Problem requirements –
Every record below should be written out exactly; pictures stay out.

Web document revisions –
- - - - -

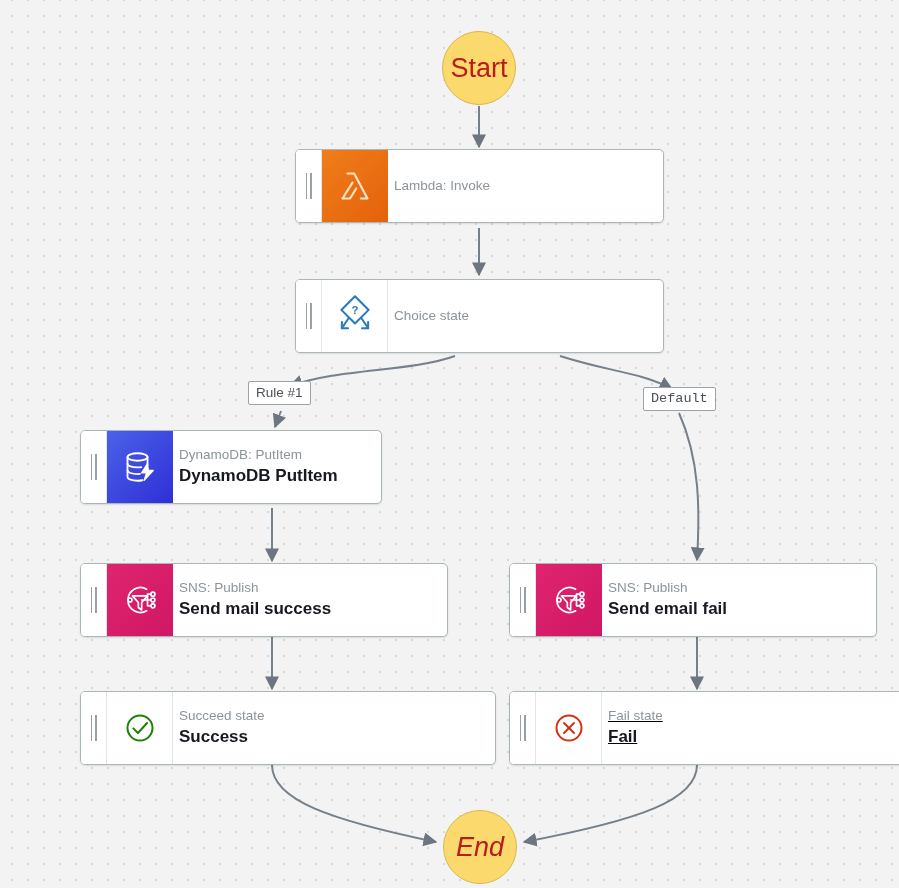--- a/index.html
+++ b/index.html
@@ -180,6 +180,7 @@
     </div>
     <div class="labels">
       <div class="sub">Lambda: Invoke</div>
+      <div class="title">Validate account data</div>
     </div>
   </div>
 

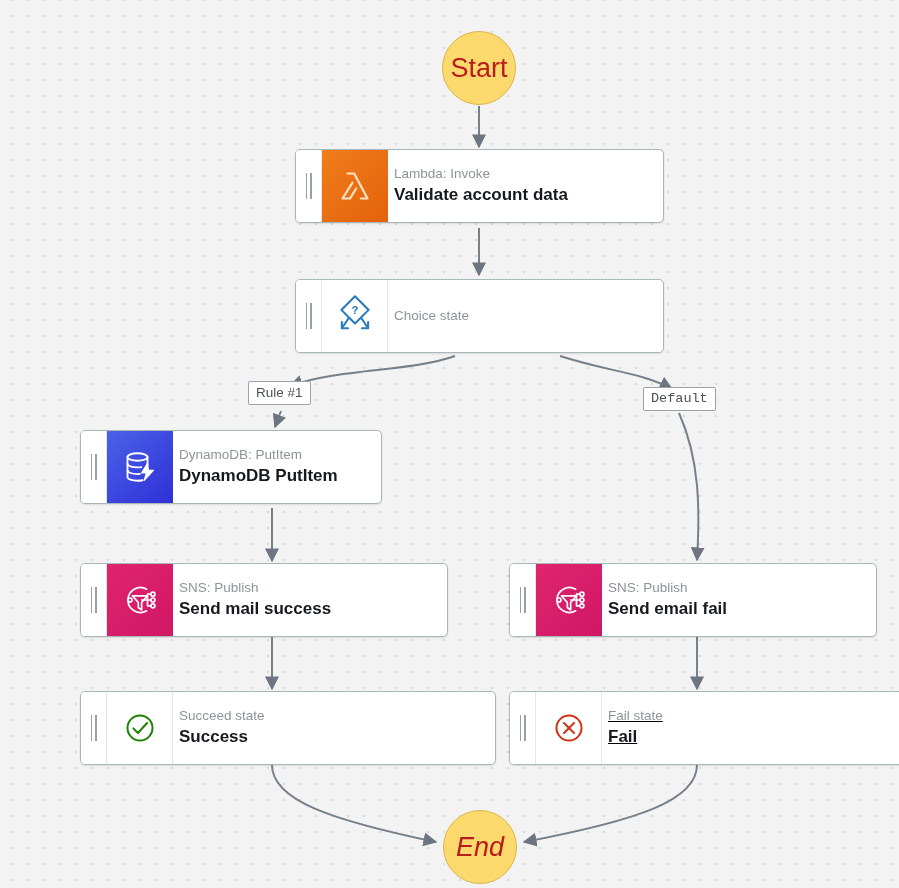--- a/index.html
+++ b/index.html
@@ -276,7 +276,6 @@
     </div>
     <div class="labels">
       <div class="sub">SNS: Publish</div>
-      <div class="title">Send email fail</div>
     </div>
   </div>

- - - - -

Solution –
--- a/index.html
+++ b/index.html
@@ -180,6 +180,7 @@
     </div>
     <div class="labels">
       <div class="sub">Lambda: Invoke</div>
+      <div class="title">Validate account data</div>
     </div>
   </div>
 

--- a/index.html
+++ b/index.html
@@ -276,7 +276,6 @@
     </div>
     <div class="labels">
       <div class="sub">SNS: Publish</div>
-      <div class="title">Send email fail</div>
     </div>
   </div>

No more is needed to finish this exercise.